What to work on: Leaving out all pictures, reproduce the entries below exactly, from the first line through the line that contains "engedélyezte az orosz búza exportját. Emiatt".

The records:

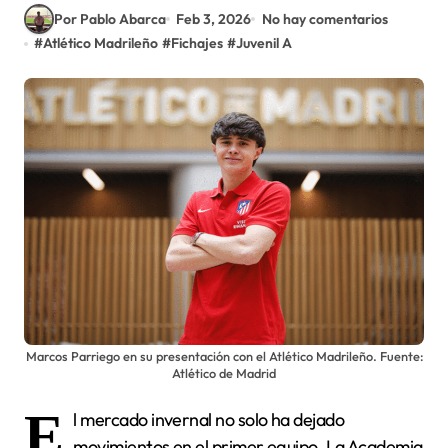
Por Pablo Abarca
Feb 3, 2026
No hay comentarios
#
Atlético Madrileño
#
Fichajes
#
Juvenil A
Marcos Parriego en su presentación con el Atlético Madrileño. Fuente:
Atlético de Madrid
E
l mercado invernal no solo ha dejado
movimientos en el primer equipo. La Academia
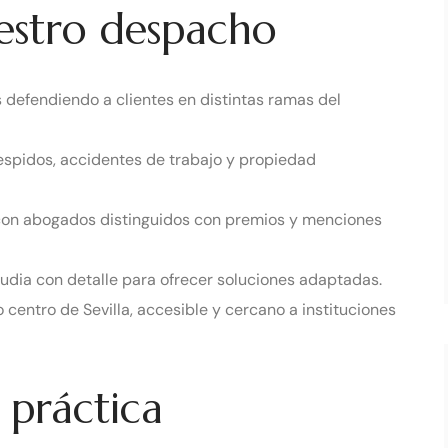
uestro despacho
defendiendo a clientes en distintas ramas del
 despidos, accidentes de trabajo y propiedad
con abogados distinguidos con premios y menciones
udia con detalle para ofrecer soluciones adaptadas.
centro de Sevilla, accesible y cercano a instituciones
 práctica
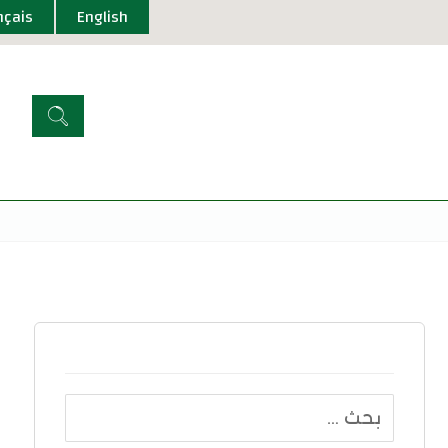
nçais
English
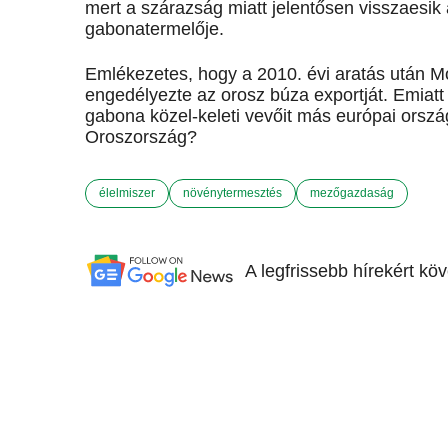
mert a szárazság miatt jelentősen visszaesi
gabonatermelője.
Emlékezetes, hogy a 2010. évi aratás után Mo
engedélyezte az orosz búza exportját. Emiatt
gabona közel-keleti vevőit más európai ország
Oroszország?
élelmiszer
növénytermesztés
mezőgazdaság
A legfrissebb hírekért kö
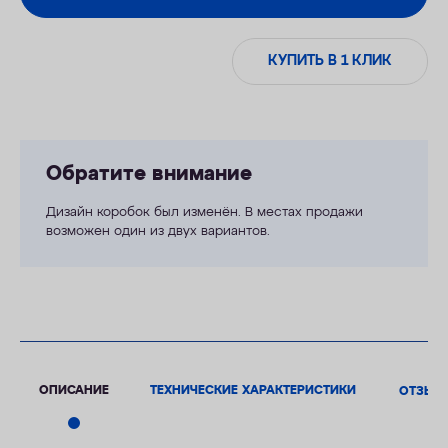
КУПИТЬ В 1 КЛИК
Обратите внимание
Дизайн коробок был изменён. В местах продажи
возможен один из двух вариантов.
ОПИСАНИЕ
ТЕХНИЧЕСКИЕ ХАРАКТЕРИСТИКИ
ОТЗЫВ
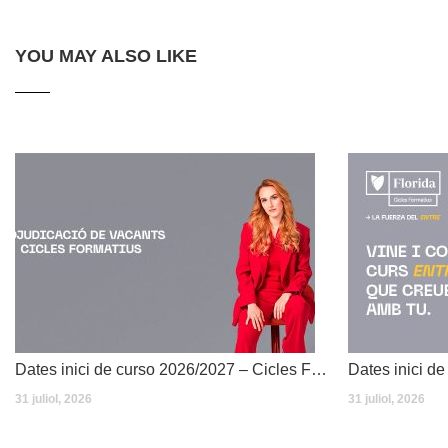
YOU MAY ALSO LIKE
Dates inici de curso 2026/2027 – Cicles Formatius
31 juliol, 2026
31 juliol, 2026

Written response:
Por Pablo Abarca
Feb 3, 2026
No hay comentarios
#
Atlético Madrileño
#
Fichajes
#
Juvenil A
Marcos Parriego en su presentación con el Atlético Madrileño. Fuente:
Atlético de Madrid
E
l mercado invernal no solo ha dejado
movimientos en el primer equipo. La Academia
uestro despacho
defendiendo a clientes en distintas ramas del
 despidos, accidentes de trabajo y propiedad
con abogados distinguidos con premios y menciones
udia con detalle para ofrecer soluciones adaptadas.
centro de Sevilla, accesible y cercano a instituciones
 práctica
nçais
English
mert a szárazság miatt jelentősen visszaesi
gabonatermelője.
Emlékezetes, hogy a 2010. évi aratás után Mo
engedélyezte az orosz búza exportját. Emiatt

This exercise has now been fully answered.